*** Begin section ***

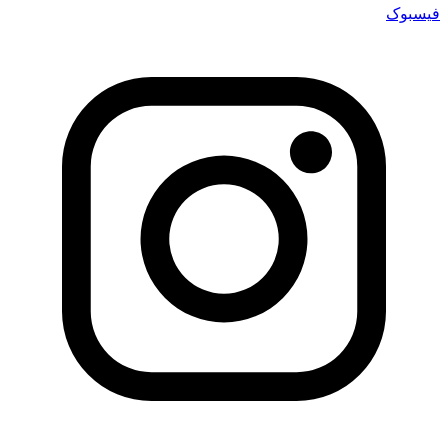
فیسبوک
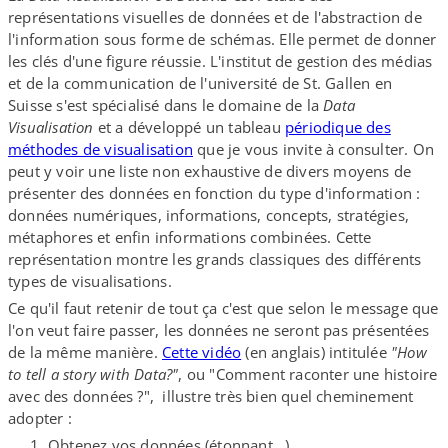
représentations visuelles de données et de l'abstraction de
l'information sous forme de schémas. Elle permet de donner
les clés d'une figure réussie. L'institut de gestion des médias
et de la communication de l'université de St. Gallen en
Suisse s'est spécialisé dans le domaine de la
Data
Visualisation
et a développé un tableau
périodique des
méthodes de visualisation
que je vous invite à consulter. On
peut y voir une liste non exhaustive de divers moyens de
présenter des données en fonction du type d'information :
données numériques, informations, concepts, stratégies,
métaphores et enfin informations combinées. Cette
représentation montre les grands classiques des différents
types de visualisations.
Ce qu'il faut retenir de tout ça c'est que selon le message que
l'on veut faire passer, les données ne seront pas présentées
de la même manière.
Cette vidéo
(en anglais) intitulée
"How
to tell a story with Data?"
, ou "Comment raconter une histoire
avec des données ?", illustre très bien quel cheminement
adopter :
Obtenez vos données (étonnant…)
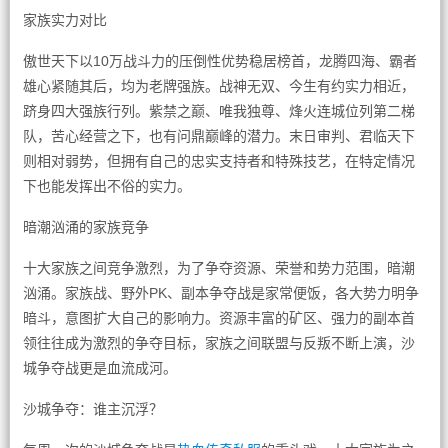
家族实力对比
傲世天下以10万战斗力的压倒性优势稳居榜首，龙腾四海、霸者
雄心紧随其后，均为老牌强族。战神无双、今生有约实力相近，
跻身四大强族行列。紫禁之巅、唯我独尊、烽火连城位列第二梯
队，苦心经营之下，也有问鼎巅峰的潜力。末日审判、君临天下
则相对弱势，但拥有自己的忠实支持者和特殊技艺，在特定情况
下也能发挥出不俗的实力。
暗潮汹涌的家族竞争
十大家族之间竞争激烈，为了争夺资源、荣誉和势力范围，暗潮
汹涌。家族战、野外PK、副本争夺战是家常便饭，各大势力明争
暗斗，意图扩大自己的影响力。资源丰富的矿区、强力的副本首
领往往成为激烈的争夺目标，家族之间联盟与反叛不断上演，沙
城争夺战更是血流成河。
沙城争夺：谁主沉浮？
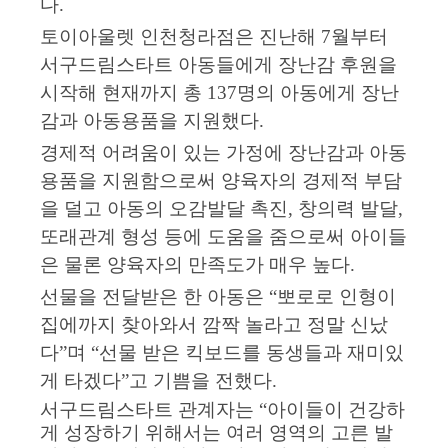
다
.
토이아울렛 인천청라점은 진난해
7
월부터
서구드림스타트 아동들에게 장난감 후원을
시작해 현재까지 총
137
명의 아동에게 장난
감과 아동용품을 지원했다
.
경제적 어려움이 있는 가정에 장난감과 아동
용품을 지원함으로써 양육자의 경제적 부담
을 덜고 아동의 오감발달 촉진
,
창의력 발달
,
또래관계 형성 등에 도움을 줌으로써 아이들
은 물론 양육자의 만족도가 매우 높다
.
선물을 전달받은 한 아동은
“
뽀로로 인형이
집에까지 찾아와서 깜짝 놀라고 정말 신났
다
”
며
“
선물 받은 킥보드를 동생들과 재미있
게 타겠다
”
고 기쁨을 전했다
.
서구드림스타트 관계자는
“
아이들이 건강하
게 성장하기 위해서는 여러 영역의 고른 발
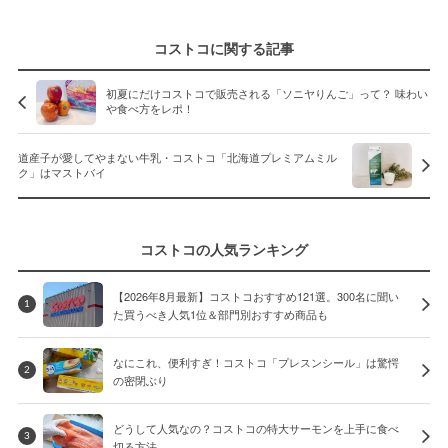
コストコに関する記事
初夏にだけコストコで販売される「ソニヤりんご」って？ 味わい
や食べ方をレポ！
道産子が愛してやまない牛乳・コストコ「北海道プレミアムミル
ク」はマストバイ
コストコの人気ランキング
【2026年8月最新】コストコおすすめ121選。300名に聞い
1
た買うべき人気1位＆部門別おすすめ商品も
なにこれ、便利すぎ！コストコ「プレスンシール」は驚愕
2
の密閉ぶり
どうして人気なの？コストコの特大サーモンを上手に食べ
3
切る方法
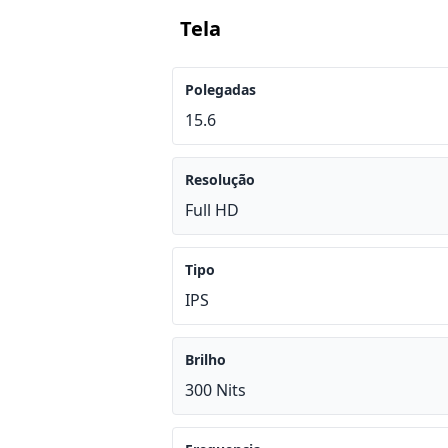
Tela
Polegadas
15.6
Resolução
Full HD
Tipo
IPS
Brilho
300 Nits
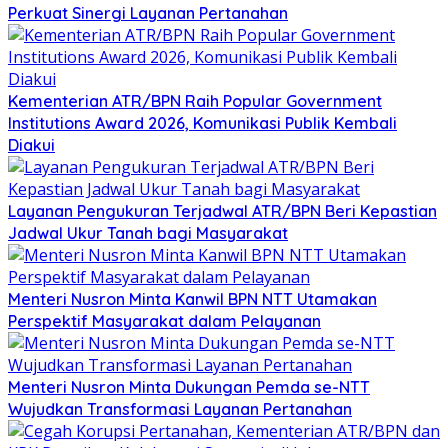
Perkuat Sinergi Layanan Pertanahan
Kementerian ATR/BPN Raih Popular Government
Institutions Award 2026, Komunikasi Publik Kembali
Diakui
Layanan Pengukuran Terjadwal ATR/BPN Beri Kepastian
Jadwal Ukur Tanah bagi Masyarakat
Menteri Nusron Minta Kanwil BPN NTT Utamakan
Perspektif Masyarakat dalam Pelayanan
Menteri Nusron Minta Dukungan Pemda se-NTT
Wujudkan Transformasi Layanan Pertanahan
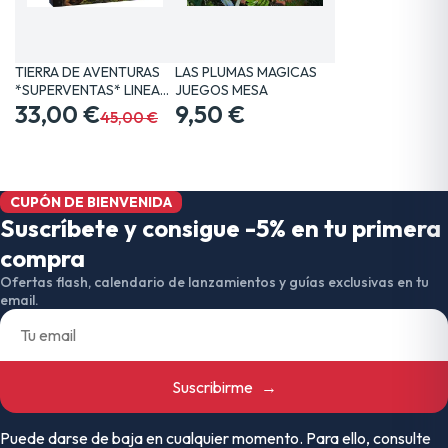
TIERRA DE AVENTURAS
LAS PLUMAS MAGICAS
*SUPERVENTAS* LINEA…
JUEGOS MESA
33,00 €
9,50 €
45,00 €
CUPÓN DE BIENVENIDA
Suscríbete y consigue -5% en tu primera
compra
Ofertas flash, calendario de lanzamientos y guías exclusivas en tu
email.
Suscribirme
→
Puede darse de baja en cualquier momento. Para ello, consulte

*** End section ***

:: Required action ::
The answer is the listing above restated word for word, pictures removed.

:: Exercise result ::
فیسبوک
représentations visuelles de données et de l'abstraction de
l'information sous forme de schémas. Elle permet de donner
les clés d'une figure réussie. L'institut de gestion des médias
et de la communication de l'université de St. Gallen en
Suisse s'est spécialisé dans le domaine de la
Data
Visualisation
et a développé un tableau
périodique des
méthodes de visualisation
que je vous invite à consulter. On
peut y voir une liste non exhaustive de divers moyens de
présenter des données en fonction du type d'information :
données numériques, informations, concepts, stratégies,
métaphores et enfin informations combinées. Cette
représentation montre les grands classiques des différents
types de visualisations.
Ce qu'il faut retenir de tout ça c'est que selon le message que
l'on veut faire passer, les données ne seront pas présentées
de la même manière.
Cette vidéo
(en anglais) intitulée
"How
to tell a story with Data?"
, ou "Comment raconter une histoire
avec des données ?", illustre très bien quel cheminement
adopter :
Obtenez vos données (étonnant…)
家族实力对比
傲世天下以10万战斗力的压倒性优势稳居榜首，龙腾四海、霸者
雄心紧随其后，均为老牌强族。战神无双、今生有约实力相近，
跻身四大强族行列。紫禁之巅、唯我独尊、烽火连城位列第二梯
队，苦心经营之下，也有问鼎巅峰的潜力。末日审判、君临天下
则相对弱势，但拥有自己的忠实支持者和特殊技艺，在特定情况
下也能发挥出不俗的实力。
暗潮汹涌的家族竞争
十大家族之间竞争激烈，为了争夺资源、荣誉和势力范围，暗潮
汹涌。家族战、野外PK、副本争夺战是家常便饭，各大势力明争
暗斗，意图扩大自己的影响力。资源丰富的矿区、强力的副本首
领往往成为激烈的争夺目标，家族之间联盟与反叛不断上演，沙
城争夺战更是血流成河。
沙城争夺：谁主沉浮？
다
.
토이아울렛 인천청라점은 진난해
7
월부터
서구드림스타트 아동들에게 장난감 후원을
시작해 현재까지 총
137
명의 아동에게 장난
감과 아동용품을 지원했다
.
경제적 어려움이 있는 가정에 장난감과 아동
용품을 지원함으로써 양육자의 경제적 부담
을 덜고 아동의 오감발달 촉진
,
창의력 발달
,
또래관계 형성 등에 도움을 줌으로써 아이들
은 물론 양육자의 만족도가 매우 높다
.
선물을 전달받은 한 아동은
“
뽀로로 인형이
집에까지 찾아와서 깜짝 놀라고 정말 신났
다
”
며
“
선물 받은 킥보드를 동생들과 재미있
게 타겠다
”
고 기쁨을 전했다
.
서구드림스타트 관계자는
“
아이들이 건강하
게 성장하기 위해서는 여러 영역의 고른 발
コストコに関する記事
初夏にだけコストコで販売される「ソニヤりんご」って？ 味わい
や食べ方をレポ！
道産子が愛してやまない牛乳・コストコ「北海道プレミアムミル
ク」はマストバイ
コストコの人気ランキング
【2026年8月最新】コストコおすすめ121選。300名に聞い
1
た買うべき人気1位＆部門別おすすめ商品も
なにこれ、便利すぎ！コストコ「プレスンシール」は驚愕
2
の密閉ぶり
どうして人気なの？コストコの特大サーモンを上手に食べ
3
切る方法
Tela
Polegadas
15.6
Resolução
Full HD
Tipo
IPS
Brilho
300 Nits
Perkuat Sinergi Layanan Pertanahan
Kementerian ATR/BPN Raih Popular Government
Institutions Award 2026, Komunikasi Publik Kembali
Diakui
Layanan Pengukuran Terjadwal ATR/BPN Beri Kepastian
Jadwal Ukur Tanah bagi Masyarakat
Menteri Nusron Minta Kanwil BPN NTT Utamakan
Perspektif Masyarakat dalam Pelayanan
Menteri Nusron Minta Dukungan Pemda se-NTT
Wujudkan Transformasi Layanan Pertanahan
TIERRA DE AVENTURAS
LAS PLUMAS MAGICAS
*SUPERVENTAS* LINEA…
JUEGOS MESA
33,00 €
9,50 €
45,00 €
CUPÓN DE BIENVENIDA
Suscríbete y consigue -5% en tu primera
compra
Ofertas flash, calendario de lanzamientos y guías exclusivas en tu
email.
Suscribirme
→
Puede darse de baja en cualquier momento. Para ello, consulte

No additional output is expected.